I expected a few humps getting the software integration ironed out. My expectations were borne out. At first, Micromanager could not find the liquid crystals. Thanks to Amit Verma, the amazing programmer behind OpenPolScope, Zooming in, we jumped that hurdle. But the next hurdle facing us is taller: the Zen Virtual Macro Editor. Turns out, this editor is required to integrate Micromanager and Zen. Annoyingly, when you pull down the “Macro” menu on Zen, there is a line “Virtual Macro Editor”, not grayed out; but in fact, the Editor is not installed. The menu just … expects installation? The imaging suite’s facility manager, Alex di Maio, is investigating how much Zeiss will charge for that extra bit—I predict the cost will be too much.

Necessity being the mother, father, brother, sister, and first cousin of invention, I have hoaked up a workaround. Even the better, the workaround would solve the problem of dodgy staining with fast scarlet. Mulling this over during the past few weeks, I have become excited. In fact, detailing the workaround was what I thought I would be the subject of this post. But having written this much to here, I’ll stop. I’ll save those details for next time.

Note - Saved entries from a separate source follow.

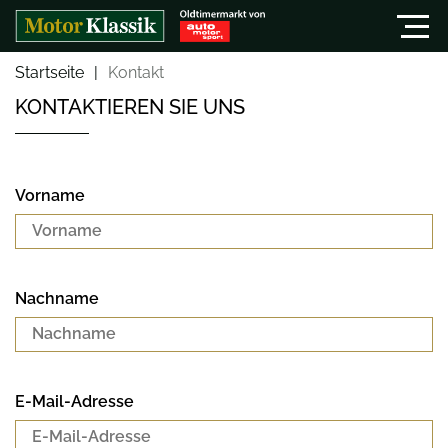
Startseite
Kontakt
KONTAKTIEREN SIE UNS
Vorname
Nachname
E-Mail-Adresse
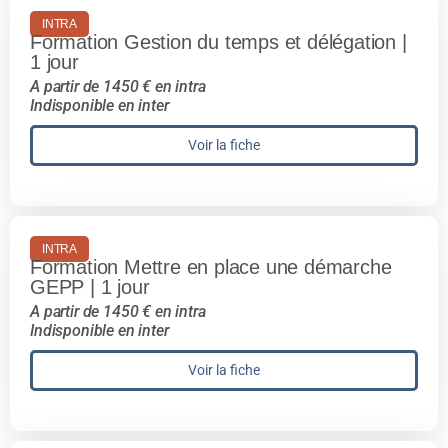
INTRA
Formation Gestion du temps et délégation |
1 jour
A partir de 1450 € en intra
Indisponible en inter
Voir la fiche
INTRA
Formation Mettre en place une démarche
GEPP | 1 jour
A partir de 1450 € en intra
Indisponible en inter
Voir la fiche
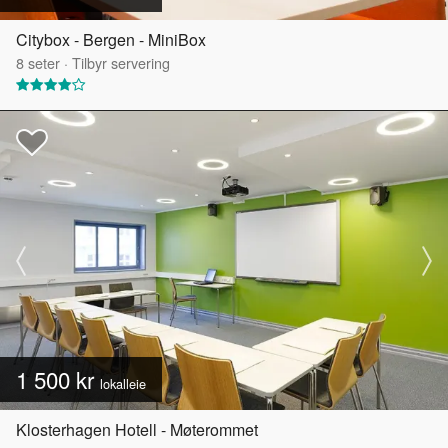
Citybox - Bergen - MiniBox
8
seter
·
Tilbyr servering
1 500 kr
lokalleie
Klosterhagen Hotell - Møterommet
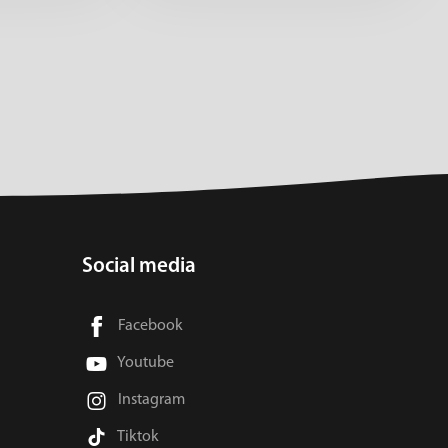
Social media
Facebook
Youtube
Instagram
Tiktok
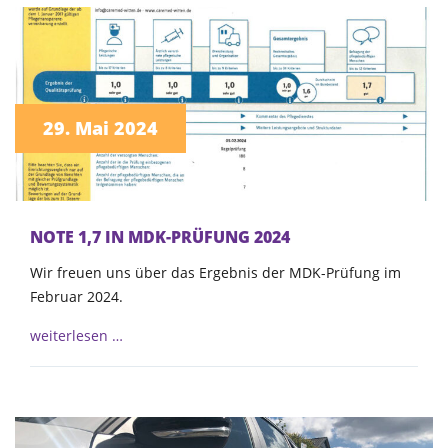
29. Mai 2024
NOTE 1,7 IN MDK-PRÜFUNG 2024
Wir freuen uns über das Ergebnis der MDK-Prüfung im
Februar 2024.
weiterlesen …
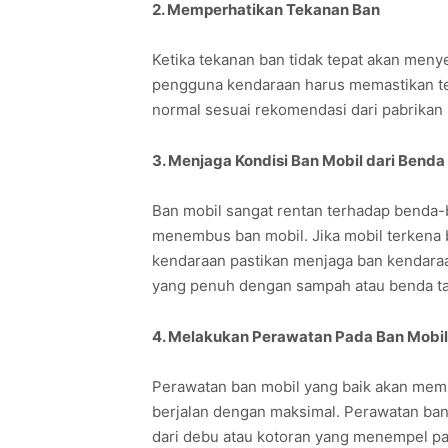
2. Memperhatikan Tekanan Ban
Ketika tekanan ban tidak tepat akan meny
pengguna kendaraan harus memastikan te
normal sesuai rekomendasi dari pabrikan
3. Menjaga Kondisi Ban Mobil dari Benda
Ban mobil sangat rentan terhadap benda-b
menembus ban mobil. Jika mobil terkena 
kendaraan pastikan menjaga ban kendaraa
yang penuh dengan sampah atau benda ta
4. Melakukan Perawatan Pada Ban Mobil
Perawatan ban mobil yang baik akan mem
berjalan dengan maksimal. Perawatan ban
dari debu atau kotoran yang menempel pa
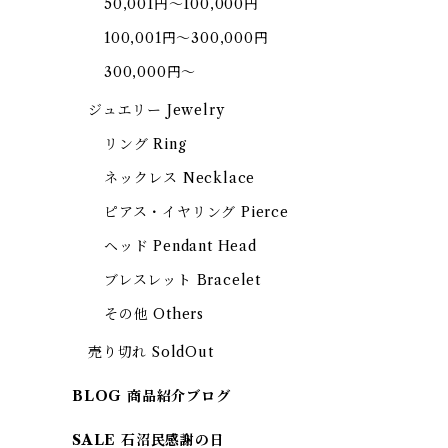
50,001円～100,000円
100,001円～300,000円
300,000円～
ジュエリー Jewelry
リング Ring
ネックレス Necklace
ピアス・イヤリング Pierce
ヘッド Pendant Head
ブレスレット Bracelet
その他 Others
売り切れ SoldOut
BLOG 商品紹介ブログ
SALE 石沼民感謝の日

I might even have taken a step towards seeing whether this workaround might work at all. 

1. For a molecule to be fluorescent, the absorption energy must be (mostly) retained in the molecule, rather than ebbing away as heat, and there must be an accessible pathway for the retained energy to be lost in a step, corresponding to the energy of a visible (or nearly) photon. 

2. The dipole moment for fluorescence does not have to be in the same orientation as the one for absorption but in practice they turn out usually to be nearly the same.